C'est pourquoi la plupart des annonces sur VESTRA indiquent un prix échantillon à côté des paliers de gros. Une pièce, à un prix plus proche du détail, expédiée seule, pour que vous puissiez la mettre sur un portant à côté de marchandises auxquelles vous vous fiez déjà.

Ce qu'il faut vérifier n'a rien de compliqué. Soupesez la matière en la comparant à un vêtement que vous vendez déjà. Lavez-la une fois à la température que vos clients utilisent réellement, pas celle de l'étiquette. Regardez le col et les poignets après ce lavage : c'est sur les côtes qu'un piqué bon marché se trahit. Et jugez la couleur sous l'éclairage de votre boutique plutôt qu'à la lumière du jour, car c'est sous cette lumière que votre cliente tranchera.
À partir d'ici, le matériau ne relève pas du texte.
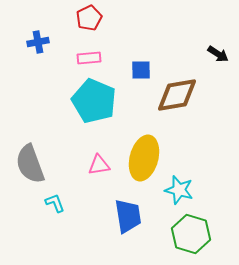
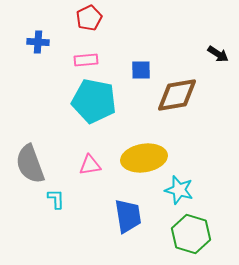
blue cross: rotated 15 degrees clockwise
pink rectangle: moved 3 px left, 2 px down
cyan pentagon: rotated 12 degrees counterclockwise
yellow ellipse: rotated 66 degrees clockwise
pink triangle: moved 9 px left
cyan L-shape: moved 1 px right, 4 px up; rotated 20 degrees clockwise
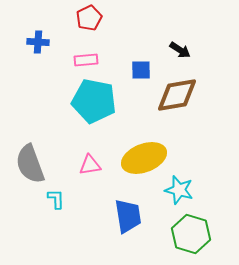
black arrow: moved 38 px left, 4 px up
yellow ellipse: rotated 12 degrees counterclockwise
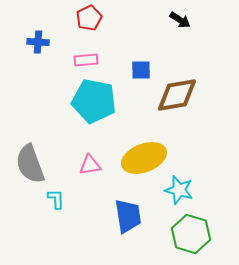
black arrow: moved 30 px up
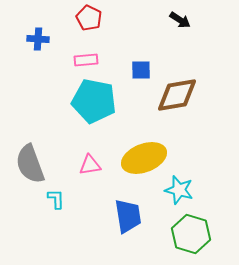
red pentagon: rotated 20 degrees counterclockwise
blue cross: moved 3 px up
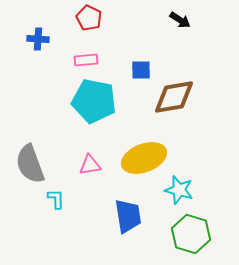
brown diamond: moved 3 px left, 2 px down
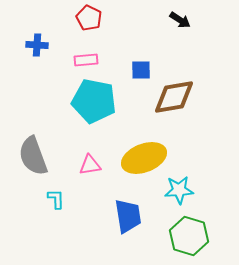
blue cross: moved 1 px left, 6 px down
gray semicircle: moved 3 px right, 8 px up
cyan star: rotated 20 degrees counterclockwise
green hexagon: moved 2 px left, 2 px down
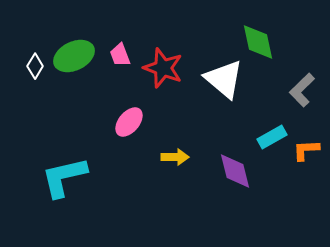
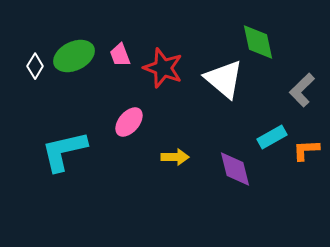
purple diamond: moved 2 px up
cyan L-shape: moved 26 px up
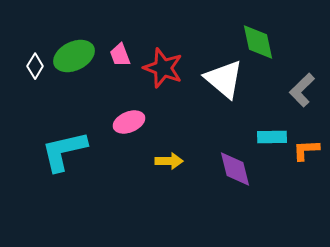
pink ellipse: rotated 28 degrees clockwise
cyan rectangle: rotated 28 degrees clockwise
yellow arrow: moved 6 px left, 4 px down
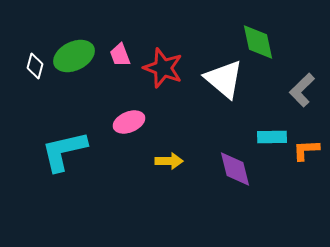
white diamond: rotated 15 degrees counterclockwise
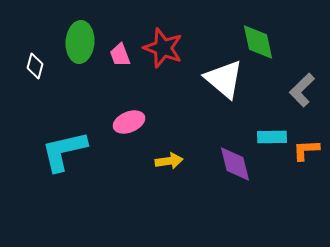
green ellipse: moved 6 px right, 14 px up; rotated 60 degrees counterclockwise
red star: moved 20 px up
yellow arrow: rotated 8 degrees counterclockwise
purple diamond: moved 5 px up
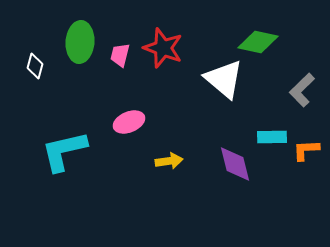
green diamond: rotated 66 degrees counterclockwise
pink trapezoid: rotated 35 degrees clockwise
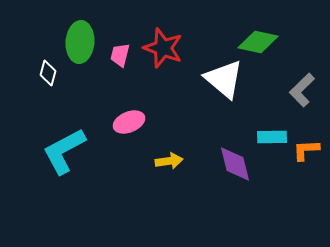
white diamond: moved 13 px right, 7 px down
cyan L-shape: rotated 15 degrees counterclockwise
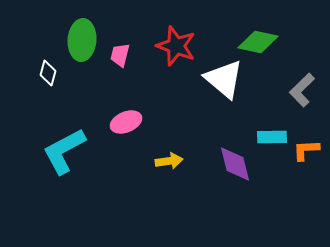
green ellipse: moved 2 px right, 2 px up
red star: moved 13 px right, 2 px up
pink ellipse: moved 3 px left
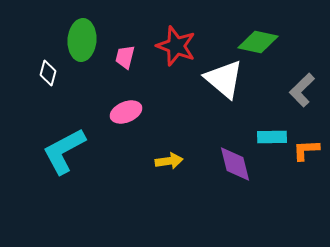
pink trapezoid: moved 5 px right, 2 px down
pink ellipse: moved 10 px up
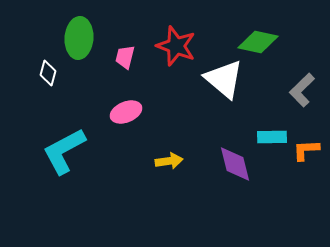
green ellipse: moved 3 px left, 2 px up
Le calcul est limpide. Sur un minimum de quatre-vingts pièces à 34,00 €, un échantillon coûte une petite fraction de la commande qu'il sécurise. Si l'échantillon ne convient pas, vous vous êtes épargné l'achat entier et les soldes qui auraient suivi. S'il convient, vous commandez avec une confiance qu'aucune photographie n'aurait pu vous donner.
L'échantillonnage change aussi la conversation avec le vendeur. Un acheteur qui a manipulé le vêtement pose de meilleures questions : sur la régularité des lots, sur la conformité de la prochaine production à celle qu'il a en main. Ce sont ces questions qui distinguent un fournisseur récurrent d'un coup d'essai.
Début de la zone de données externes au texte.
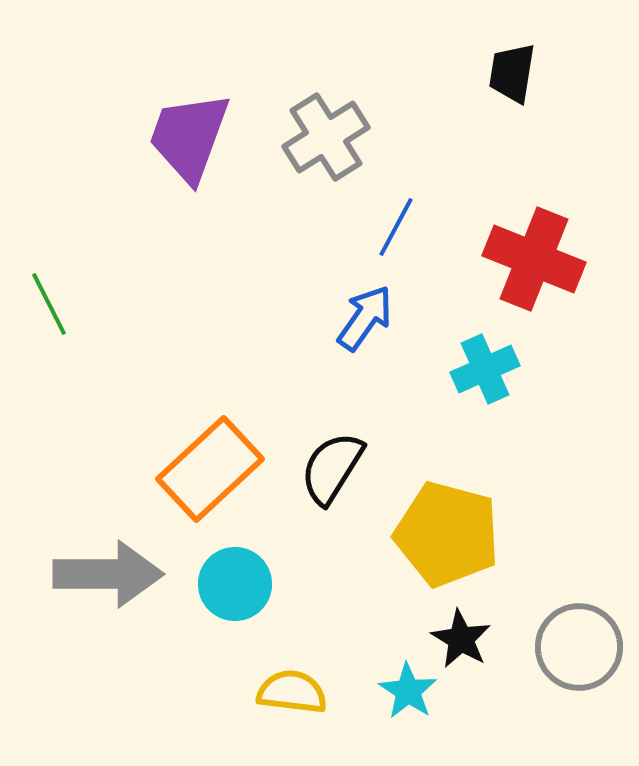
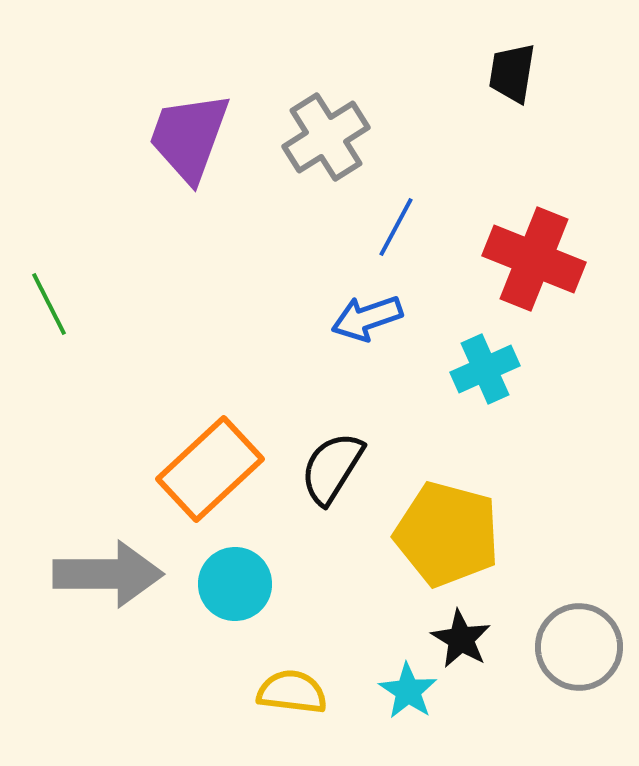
blue arrow: moved 2 px right; rotated 144 degrees counterclockwise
Il existe un second usage, moins évident : l'échantillon est la référence que vous conservez. Mettez-le de côté une fois jugé, étiqueté avec la date et le lot, et il devient l'étalon auquel vous comparerez la livraison suivante. Le grammage dérive d'une production à l'autre, et il dérive discrètement. Sans pièce de référence, vous ne le remarquerez qu'au moment où une cliente le remarquera.
C'est aussi le moyen le plus rapide de régler un litige. Affirmer qu'une marchandise ne correspond pas à la description est difficile de mémoire et simple avec l'échantillon en main : vous disposez de la pièce de référence envoyée par le vendeur lui-même, à confronter à ce qui est arrivé. Les acheteurs qui conservent leurs échantillons règlent un problème en un message. Les autres passent une semaine à décrire une matière par courriel.
Rien de tout cela ne plaide pour échantillonner systématiquement. Sur un réassort chez un vendeur auprès duquel vous avez acheté dix fois, l'échantillon est une formalité que vous pouvez sauter. Il justifie son coût sur la première commande, sur un nouveau coloris, et sur tout vêtement où c'est la matière qui travaille — maille, molleton gratté, tout ce dont le grammage fait la différence entre un vêtement qui se vend et un vêtement qui revient.